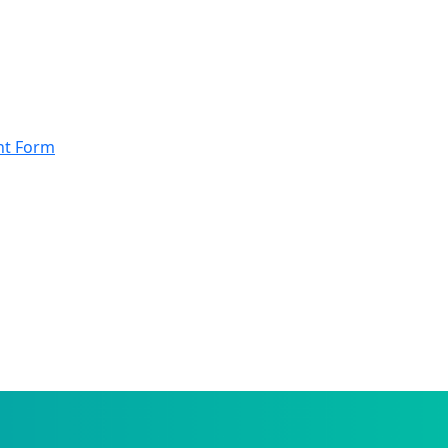
nt Form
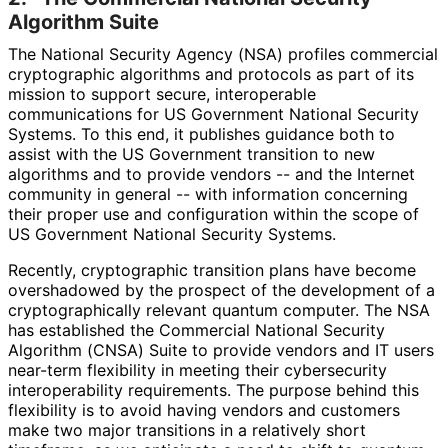
Algorithm Suite
The National Security Agency (NSA) profiles commercial
cryptographic algorithms and protocols as part of its
mission to support secure, interoperable
communications for US Government National Security
Systems. To this end, it publishes guidance both to
assist with the US Government transition to new
algorithms and to provide vendors -- and the Internet
community in general -- with information concerning
their proper use and configuration within the scope of
US Government National Security Systems.
Recently, cryptographic transition plans have become
overshadowed by the prospect of the development of a
cryptographical
ly relevant quantum computer. The NSA
has established the Commercial National Security
Algorithm (CNSA) Suite to provide vendors and IT users
near-term flexibility in meeting their cybersecurity
interoperabilit
y requirements. The purpose behind this
flexibility is to avoid having vendors and customers
make two major transitions in a relatively short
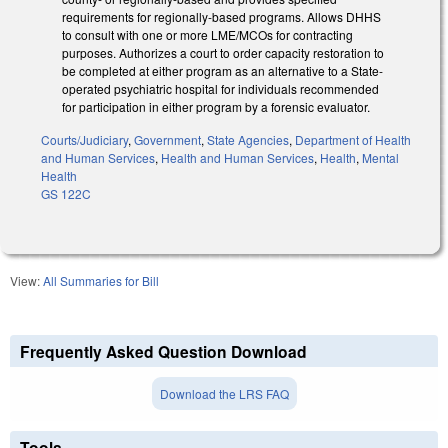
requirements for regionally-based programs. Allows DHHS
to consult with one or more LME/MCOs for contracting
purposes. Authorizes a court to order capacity restoration to
be completed at either program as an alternative to a State-
operated psychiatric hospital for individuals recommended
for participation in either program by a forensic evaluator.
Courts/Judiciary
,
Government
,
State Agencies
,
Department of Health
and Human Services
,
Health and Human Services
,
Health
,
Mental
Health
GS 122C
View:
All Summaries for Bill
Frequently Asked Question Download
Download the LRS FAQ
Tools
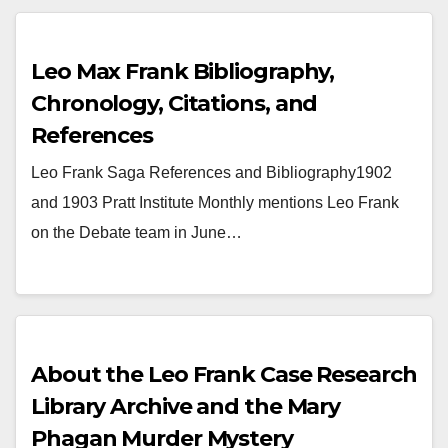
Leo Max Frank Bibliography,
Chronology, Citations, and
References
Leo Frank Saga References and Bibliography1902
and 1903 Pratt Institute Monthly mentions Leo Frank
on the Debate team in June…
About the Leo Frank Case Research
Library Archive and the Mary
Phagan Murder Mystery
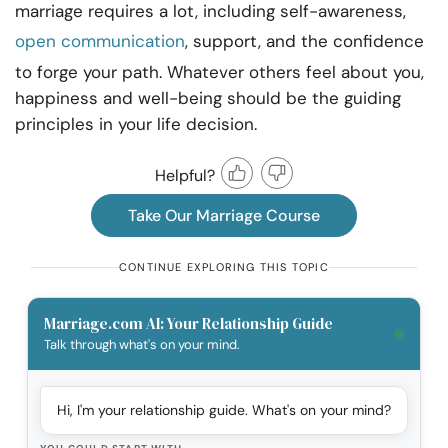
marriage requires a lot, including self-awareness,
open communication
, support, and the confidence
to forge your path. Whatever others feel about you,
happiness and well-being should be the guiding
principles in your life decision.
Helpful?
Take Our Marriage Course
CONTINUE EXPLORING THIS TOPIC
Marriage.com AI: Your Relationship Guide
Talk through what's on your mind.
Hi, I'm your relationship guide. What's on your mind?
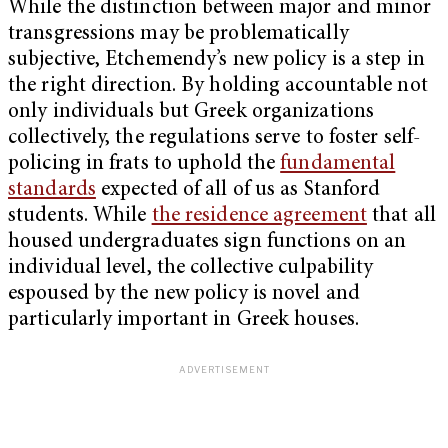
While the distinction between major and minor
transgressions may be problematically
subjective, Etchemendy’s new policy is a step in
the right direction. By holding accountable not
only individuals but Greek organizations
collectively, the regulations serve to foster self-
policing in frats to uphold the
fundamental
standards
expected of all of us as Stanford
students. While
the residence agreement
that all
housed undergraduates sign functions on an
individual level, the collective culpability
espoused by the new policy is novel and
particularly important in Greek houses.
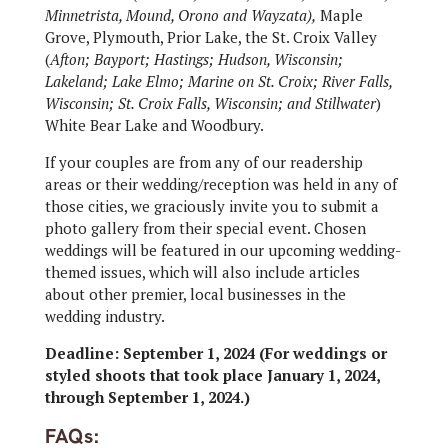
Minnetrista, Mound, Orono and Wayzata),
Maple
Grove, Plymouth, Prior Lake, the St. Croix Valley
(
Afton; Bayport; Hastings; Hudson, Wisconsin;
Lakeland; Lake Elmo; Marine on St. Croix; River Falls,
Wisconsin; St. Croix Falls, Wisconsin; and Stillwater
)
White Bear Lake and Woodbury.
If your couples are from any of our readership
areas or their wedding/reception was held in any of
those cities, we graciously invite you to submit a
photo gallery from their special event. Chosen
weddings will be featured in our upcoming wedding-
themed issues, which will also include articles
about other premier, local businesses in the
wedding industry.
Deadline: September 1, 2024 (For weddings or
styled shoots that took place January 1, 2024,
through September 1, 2024.)
FAQs:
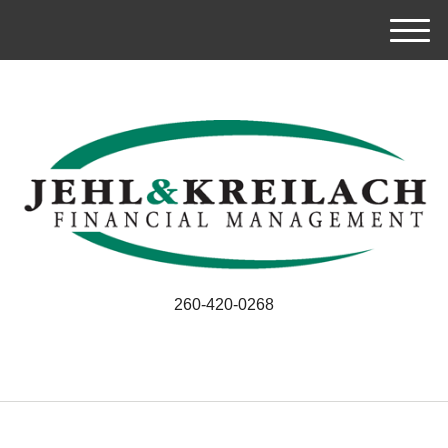
M
e
n
u
260-420-0268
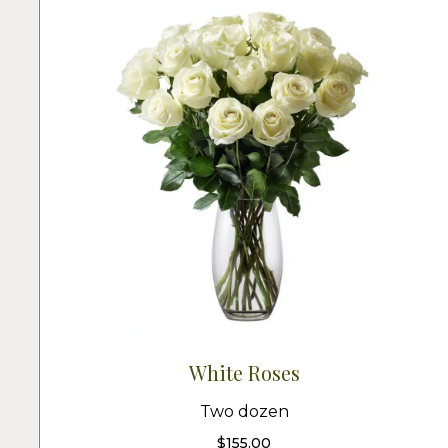
White Roses
Two dozen
$
155.00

What the exercise asks: Copy only what runs above from the line containing "for participation in" through the line containing "Deadline: September 1, 2024 (For weddings or", exactly. Leave out the pictures.

Solution:
for participation in either program by a forensic evaluator.
Courts/Judiciary
,
Government
,
State Agencies
,
Department of Health
and Human Services
,
Health and Human Services
,
Health
,
Mental
Health
GS 122C
View:
All Summaries for Bill
Frequently Asked Question Download
Download the LRS FAQ
Tools
Leo Max Frank Bibliography,
Chronology, Citations, and
References
Leo Frank Saga References and Bibliography1902
and 1903 Pratt Institute Monthly mentions Leo Frank
on the Debate team in June…
About the Leo Frank Case Research
Library Archive and the Mary
Phagan Murder Mystery
marriage requires a lot, including self-awareness,
open communication
, support, and the confidence
to forge your path. Whatever others feel about you,
happiness and well-being should be the guiding
principles in your life decision.
Helpful?
Take Our Marriage Course
CONTINUE EXPLORING THIS TOPIC
Marriage.com AI: Your Relationship Guide
Talk through what's on your mind.
Hi, I'm your relationship guide. What's on your mind?
While the distinction between major and minor
transgressions may be problematically
subjective, Etchemendy’s new policy is a step in
the right direction. By holding accountable not
only individuals but Greek organizations
collectively, the regulations serve to foster self-
policing in frats to uphold the
fundamental
standards
expected of all of us as Stanford
students. While
the residence agreement
that all
housed undergraduates sign functions on an
individual level, the collective culpability
espoused by the new policy is novel and
particularly important in Greek houses.
Minnetrista, Mound, Orono and Wayzata),
Maple
Grove, Plymouth, Prior Lake, the St. Croix Valley
(
Afton; Bayport; Hastings; Hudson, Wisconsin;
Lakeland; Lake Elmo; Marine on St. Croix; River Falls,
Wisconsin; St. Croix Falls, Wisconsin; and Stillwater
)
White Bear Lake and Woodbury.
If your couples are from any of our readership
areas or their wedding/reception was held in any of
those cities, we graciously invite you to submit a
photo gallery from their special event. Chosen
weddings will be featured in our upcoming wedding-
themed issues, which will also include articles
about other premier, local businesses in the
wedding industry.
Deadline: September 1, 2024 (For weddings or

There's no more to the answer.